Under this line are the records; write out word for word the part that begins at the line containing "Do the same" and ends at the line containing "- crumpled white wipe [224,119,305,199]", and no more.

--------------------------------------------------

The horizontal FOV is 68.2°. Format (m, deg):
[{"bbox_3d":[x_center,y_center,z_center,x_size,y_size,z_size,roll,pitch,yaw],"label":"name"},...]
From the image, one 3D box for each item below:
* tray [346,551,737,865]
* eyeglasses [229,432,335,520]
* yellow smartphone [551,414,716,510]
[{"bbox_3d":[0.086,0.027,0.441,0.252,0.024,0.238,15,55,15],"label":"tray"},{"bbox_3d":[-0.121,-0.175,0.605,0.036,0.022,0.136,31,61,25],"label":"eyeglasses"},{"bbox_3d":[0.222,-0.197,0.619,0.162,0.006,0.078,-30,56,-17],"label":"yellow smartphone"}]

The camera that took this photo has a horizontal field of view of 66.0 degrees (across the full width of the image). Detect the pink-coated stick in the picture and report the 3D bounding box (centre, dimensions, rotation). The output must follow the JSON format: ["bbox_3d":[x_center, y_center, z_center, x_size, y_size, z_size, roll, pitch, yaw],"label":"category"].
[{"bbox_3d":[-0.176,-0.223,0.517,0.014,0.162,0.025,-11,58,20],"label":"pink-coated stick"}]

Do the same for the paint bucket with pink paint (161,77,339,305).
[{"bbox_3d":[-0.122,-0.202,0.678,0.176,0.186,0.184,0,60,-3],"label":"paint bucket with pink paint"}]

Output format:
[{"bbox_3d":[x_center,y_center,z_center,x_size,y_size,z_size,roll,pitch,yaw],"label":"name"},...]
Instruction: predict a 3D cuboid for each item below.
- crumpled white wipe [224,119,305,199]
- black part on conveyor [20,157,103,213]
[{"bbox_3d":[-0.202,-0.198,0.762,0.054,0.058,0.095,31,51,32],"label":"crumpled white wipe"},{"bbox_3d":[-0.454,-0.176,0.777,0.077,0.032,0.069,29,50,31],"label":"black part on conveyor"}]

--------------------------------------------------

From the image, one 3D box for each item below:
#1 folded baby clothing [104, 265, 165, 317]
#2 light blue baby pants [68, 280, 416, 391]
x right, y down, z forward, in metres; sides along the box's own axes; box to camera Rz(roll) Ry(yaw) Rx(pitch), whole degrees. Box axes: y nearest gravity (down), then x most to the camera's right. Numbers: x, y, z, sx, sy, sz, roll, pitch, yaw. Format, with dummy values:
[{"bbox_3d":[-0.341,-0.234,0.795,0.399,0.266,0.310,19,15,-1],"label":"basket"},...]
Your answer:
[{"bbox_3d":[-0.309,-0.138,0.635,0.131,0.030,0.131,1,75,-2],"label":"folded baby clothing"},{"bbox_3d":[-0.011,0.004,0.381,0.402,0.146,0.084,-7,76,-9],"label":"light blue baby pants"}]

--------------------------------------------------

## Response box
Do the same for the paint bucket with pink paint (161,77,339,305).
[{"bbox_3d":[-0.122,-0.202,0.678,0.176,0.186,0.184,0,60,-3],"label":"paint bucket with pink paint"}]

Output format:
[{"bbox_3d":[x_center,y_center,z_center,x_size,y_size,z_size,roll,pitch,yaw],"label":"name"},...]
Instruction: predict a 3D cuboid for each item below.
- crumpled white wipe [224,119,305,199]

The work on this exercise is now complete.